[Start of Attachment]
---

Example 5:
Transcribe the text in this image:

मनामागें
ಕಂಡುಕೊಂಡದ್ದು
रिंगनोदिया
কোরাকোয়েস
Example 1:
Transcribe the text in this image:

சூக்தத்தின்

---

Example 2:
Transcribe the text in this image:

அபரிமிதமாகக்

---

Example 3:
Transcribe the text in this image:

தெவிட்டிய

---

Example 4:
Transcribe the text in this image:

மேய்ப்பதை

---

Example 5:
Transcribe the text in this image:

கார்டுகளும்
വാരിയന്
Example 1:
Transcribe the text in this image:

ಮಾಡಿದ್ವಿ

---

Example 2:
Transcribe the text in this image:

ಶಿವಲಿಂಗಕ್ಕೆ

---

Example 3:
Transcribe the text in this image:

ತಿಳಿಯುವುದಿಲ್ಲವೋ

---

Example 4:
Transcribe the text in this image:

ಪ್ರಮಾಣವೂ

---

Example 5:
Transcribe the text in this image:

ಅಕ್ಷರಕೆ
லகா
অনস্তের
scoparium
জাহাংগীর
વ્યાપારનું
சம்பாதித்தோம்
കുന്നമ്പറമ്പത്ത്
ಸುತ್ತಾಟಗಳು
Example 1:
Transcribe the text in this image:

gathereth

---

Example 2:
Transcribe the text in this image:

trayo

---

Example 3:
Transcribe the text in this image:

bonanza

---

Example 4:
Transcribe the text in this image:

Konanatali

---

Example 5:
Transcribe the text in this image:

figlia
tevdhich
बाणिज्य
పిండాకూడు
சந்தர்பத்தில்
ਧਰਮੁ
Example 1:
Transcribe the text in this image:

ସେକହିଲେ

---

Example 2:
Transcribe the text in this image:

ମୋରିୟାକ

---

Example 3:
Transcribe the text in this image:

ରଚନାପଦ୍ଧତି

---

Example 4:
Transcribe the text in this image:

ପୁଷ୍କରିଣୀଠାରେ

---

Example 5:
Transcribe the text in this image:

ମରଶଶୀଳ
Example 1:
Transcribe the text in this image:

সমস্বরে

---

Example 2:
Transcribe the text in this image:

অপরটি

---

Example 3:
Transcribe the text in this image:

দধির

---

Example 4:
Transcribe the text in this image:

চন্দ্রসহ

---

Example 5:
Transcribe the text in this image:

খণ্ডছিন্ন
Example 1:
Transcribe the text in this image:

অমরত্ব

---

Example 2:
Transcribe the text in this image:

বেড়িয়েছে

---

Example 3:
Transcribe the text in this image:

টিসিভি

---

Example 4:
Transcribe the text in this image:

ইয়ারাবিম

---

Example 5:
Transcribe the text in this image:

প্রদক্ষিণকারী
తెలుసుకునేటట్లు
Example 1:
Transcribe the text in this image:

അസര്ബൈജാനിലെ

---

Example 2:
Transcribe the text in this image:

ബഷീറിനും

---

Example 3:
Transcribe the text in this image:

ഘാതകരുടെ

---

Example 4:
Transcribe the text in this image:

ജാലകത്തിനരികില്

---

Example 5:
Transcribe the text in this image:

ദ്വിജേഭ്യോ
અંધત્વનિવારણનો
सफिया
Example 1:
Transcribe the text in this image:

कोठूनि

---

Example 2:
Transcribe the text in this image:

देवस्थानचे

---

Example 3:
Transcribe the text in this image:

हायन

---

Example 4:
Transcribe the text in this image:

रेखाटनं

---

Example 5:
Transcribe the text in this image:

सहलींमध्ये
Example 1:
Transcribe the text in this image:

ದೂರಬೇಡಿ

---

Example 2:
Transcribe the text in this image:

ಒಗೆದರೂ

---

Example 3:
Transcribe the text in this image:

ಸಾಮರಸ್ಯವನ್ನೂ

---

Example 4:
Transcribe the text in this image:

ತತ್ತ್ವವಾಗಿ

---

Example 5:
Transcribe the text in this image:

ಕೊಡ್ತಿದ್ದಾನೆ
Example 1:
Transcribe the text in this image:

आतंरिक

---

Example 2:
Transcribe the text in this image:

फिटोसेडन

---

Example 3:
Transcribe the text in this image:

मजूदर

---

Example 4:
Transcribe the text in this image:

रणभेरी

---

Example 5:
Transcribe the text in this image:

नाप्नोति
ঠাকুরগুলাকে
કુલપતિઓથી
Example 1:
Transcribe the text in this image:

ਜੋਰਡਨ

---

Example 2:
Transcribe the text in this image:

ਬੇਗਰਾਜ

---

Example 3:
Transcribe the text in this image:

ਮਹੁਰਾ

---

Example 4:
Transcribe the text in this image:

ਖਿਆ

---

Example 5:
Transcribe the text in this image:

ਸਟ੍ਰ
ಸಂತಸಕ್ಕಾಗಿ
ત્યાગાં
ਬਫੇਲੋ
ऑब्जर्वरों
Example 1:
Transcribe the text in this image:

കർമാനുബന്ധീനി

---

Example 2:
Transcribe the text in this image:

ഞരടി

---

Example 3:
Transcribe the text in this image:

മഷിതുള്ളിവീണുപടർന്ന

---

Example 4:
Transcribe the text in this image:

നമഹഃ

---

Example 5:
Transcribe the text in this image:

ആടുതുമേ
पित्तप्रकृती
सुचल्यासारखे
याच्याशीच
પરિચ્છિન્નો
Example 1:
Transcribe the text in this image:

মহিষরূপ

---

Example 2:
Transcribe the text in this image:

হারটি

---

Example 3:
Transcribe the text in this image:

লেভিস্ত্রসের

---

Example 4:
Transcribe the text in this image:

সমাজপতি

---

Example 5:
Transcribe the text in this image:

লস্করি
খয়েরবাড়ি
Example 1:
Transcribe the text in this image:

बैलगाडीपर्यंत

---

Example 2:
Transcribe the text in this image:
[End of Attachment]
# [TASK STATEMENT]
Copy out every record exactly; leave nothing out.

# [ANSWER FOR THE TASK]
---

Example 5:
Transcribe the text in this image:

मनामागें
ಕಂಡುಕೊಂಡದ್ದು
रिंगनोदिया
কোরাকোয়েস
Example 1:
Transcribe the text in this image:

சூக்தத்தின்

---

Example 2:
Transcribe the text in this image:

அபரிமிதமாகக்

---

Example 3:
Transcribe the text in this image:

தெவிட்டிய

---

Example 4:
Transcribe the text in this image:

மேய்ப்பதை

---

Example 5:
Transcribe the text in this image:

கார்டுகளும்
വാരിയന്
Example 1:
Transcribe the text in this image:

ಮಾಡಿದ್ವಿ

---

Example 2:
Transcribe the text in this image:

ಶಿವಲಿಂಗಕ್ಕೆ

---

Example 3:
Transcribe the text in this image:

ತಿಳಿಯುವುದಿಲ್ಲವೋ

---

Example 4:
Transcribe the text in this image:

ಪ್ರಮಾಣವೂ

---

Example 5:
Transcribe the text in this image:

ಅಕ್ಷರಕೆ
லகா
অনস্তের
scoparium
জাহাংগীর
વ્યાપારનું
சம்பாதித்தோம்
കുന്നമ്പറമ്പത്ത്
ಸುತ್ತಾಟಗಳು
Example 1:
Transcribe the text in this image:

gathereth

---

Example 2:
Transcribe the text in this image:

trayo

---

Example 3:
Transcribe the text in this image:

bonanza

---

Example 4:
Transcribe the text in this image:

Konanatali

---

Example 5:
Transcribe the text in this image:

figlia
tevdhich
बाणिज्य
పిండాకూడు
சந்தர்பத்தில்
ਧਰਮੁ
Example 1:
Transcribe the text in this image:

ସେକହିଲେ

---

Example 2:
Transcribe the text in this image:

ମୋରିୟାକ

---

Example 3:
Transcribe the text in this image:

ରଚନାପଦ୍ଧତି

---

Example 4:
Transcribe the text in this image:

ପୁଷ୍କରିଣୀଠାରେ

---

Example 5:
Transcribe the text in this image:

ମରଶଶୀଳ
Example 1:
Transcribe the text in this image:

সমস্বরে

---

Example 2:
Transcribe the text in this image:

অপরটি

---

Example 3:
Transcribe the text in this image:

দধির

---

Example 4:
Transcribe the text in this image:

চন্দ্রসহ

---

Example 5:
Transcribe the text in this image:

খণ্ডছিন্ন
Example 1:
Transcribe the text in this image:

অমরত্ব

---

Example 2:
Transcribe the text in this image:

বেড়িয়েছে

---

Example 3:
Transcribe the text in this image:

টিসিভি

---

Example 4:
Transcribe the text in this image:

ইয়ারাবিম

---

Example 5:
Transcribe the text in this image:

প্রদক্ষিণকারী
తెలుసుకునేటట్లు
Example 1:
Transcribe the text in this image:

അസര്ബൈജാനിലെ

---

Example 2:
Transcribe the text in this image:

ബഷീറിനും

---

Example 3:
Transcribe the text in this image:

ഘാതകരുടെ

---

Example 4:
Transcribe the text in this image:

ജാലകത്തിനരികില്

---

Example 5:
Transcribe the text in this image:

ദ്വിജേഭ്യോ
અંધત્વનિવારણનો
सफिया
Example 1:
Transcribe the text in this image:

कोठूनि

---

Example 2:
Transcribe the text in this image:

देवस्थानचे

---

Example 3:
Transcribe the text in this image:

हायन

---

Example 4:
Transcribe the text in this image:

रेखाटनं

---

Example 5:
Transcribe the text in this image:

सहलींमध्ये
Example 1:
Transcribe the text in this image:

ದೂರಬೇಡಿ

---

Example 2:
Transcribe the text in this image:

ಒಗೆದರೂ

---

Example 3:
Transcribe the text in this image:

ಸಾಮರಸ್ಯವನ್ನೂ

---

Example 4:
Transcribe the text in this image:

ತತ್ತ್ವವಾಗಿ

---

Example 5:
Transcribe the text in this image:

ಕೊಡ್ತಿದ್ದಾನೆ
Example 1:
Transcribe the text in this image:

आतंरिक

---

Example 2:
Transcribe the text in this image:

फिटोसेडन

---

Example 3:
Transcribe the text in this image:

मजूदर

---

Example 4:
Transcribe the text in this image:

रणभेरी

---

Example 5:
Transcribe the text in this image:

नाप्नोति
ঠাকুরগুলাকে
કુલપતિઓથી
Example 1:
Transcribe the text in this image:

ਜੋਰਡਨ

---

Example 2:
Transcribe the text in this image:

ਬੇਗਰਾਜ

---

Example 3:
Transcribe the text in this image:

ਮਹੁਰਾ

---

Example 4:
Transcribe the text in this image:

ਖਿਆ

---

Example 5:
Transcribe the text in this image:

ਸਟ੍ਰ
ಸಂತಸಕ್ಕಾಗಿ
ત્યાગાં
ਬਫੇਲੋ
ऑब्जर्वरों
Example 1:
Transcribe the text in this image:

കർമാനുബന്ധീനി

---

Example 2:
Transcribe the text in this image:

ഞരടി

---

Example 3:
Transcribe the text in this image:

മഷിതുള്ളിവീണുപടർന്ന

---

Example 4:
Transcribe the text in this image:

നമഹഃ

---

Example 5:
Transcribe the text in this image:

ആടുതുമേ
पित्तप्रकृती
सुचल्यासारखे
याच्याशीच
પરિચ્છિન્નો
Example 1:
Transcribe the text in this image:

মহিষরূপ

---

Example 2:
Transcribe the text in this image:

হারটি

---

Example 3:
Transcribe the text in this image:

লেভিস্ত্রসের

---

Example 4:
Transcribe the text in this image:

সমাজপতি

---

Example 5:
Transcribe the text in this image:

লস্করি
খয়েরবাড়ি
Example 1:
Transcribe the text in this image:

बैलगाडीपर्यंत

---

Example 2:
Transcribe the text in this image:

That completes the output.